Building new supply routes so we’re not dependent on the Red Sea will take time, and the sort of transport infrastructure that remain the preserve of governments. And it’s going to require governments to work together to build these transnational routes.

That’s not to say that the corporate world can’t participate in this: if governments need to build new infrastructure, the corporates who stand to benefit could certainly help out, financially, at the very least. But that’s a much tougher ask than the sorts of statements that they were able to make before the polycrisis hit, the ones that committed to transforming their own businesses and not much else.

Pulling together, the WEF way

The WEF’s official wrap-up of the event highlights the need for cooperation:

But, UN Secretary General António Guterres warned on Wednesday, we mustn’t allow geopolitical divides to prevent global responses to global challenges, like climate change or AI, as he called for reforms to global governance systems.

AI, for example, needs a global response in terms of regulation. LLMs are available everywhere — and are being trained on copyrighted material from all over the globe. Sorting that out is going to require a global rethink of what we mean by copyright, and derivative works.

The nimble corporate

And there lies the apparent contradiction at the heart of the WEF 2024. To gain entry to an event like this, you need to be big: a government or a global corporation, with the size and complexity that entails.

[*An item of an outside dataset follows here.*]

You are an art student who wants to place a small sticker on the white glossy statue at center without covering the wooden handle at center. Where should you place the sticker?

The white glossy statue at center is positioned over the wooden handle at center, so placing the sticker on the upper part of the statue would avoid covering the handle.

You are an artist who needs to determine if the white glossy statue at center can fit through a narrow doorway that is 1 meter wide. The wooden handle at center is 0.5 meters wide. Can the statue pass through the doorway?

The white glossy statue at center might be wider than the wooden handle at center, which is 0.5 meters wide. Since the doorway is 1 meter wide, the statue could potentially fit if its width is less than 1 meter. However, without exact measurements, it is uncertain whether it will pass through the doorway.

But to respond to the multiple layers of the polycrisis, these organisations also need to be nimble.

As Accenture’s CEO for EMEA, Jean-Marc Ollagnier put it:

The companies that will succeed in this environment are those that will focus on reinventing every part of their business using technology and data, including harnessing the power of generative AI, and ensuring their people are at the centre of their transformations.

For the big, clumsy corporate giants, the message from the WEF 2024 was simple: learn to dance, learn to be nimble, or be broken on the rocks of the polycrisis.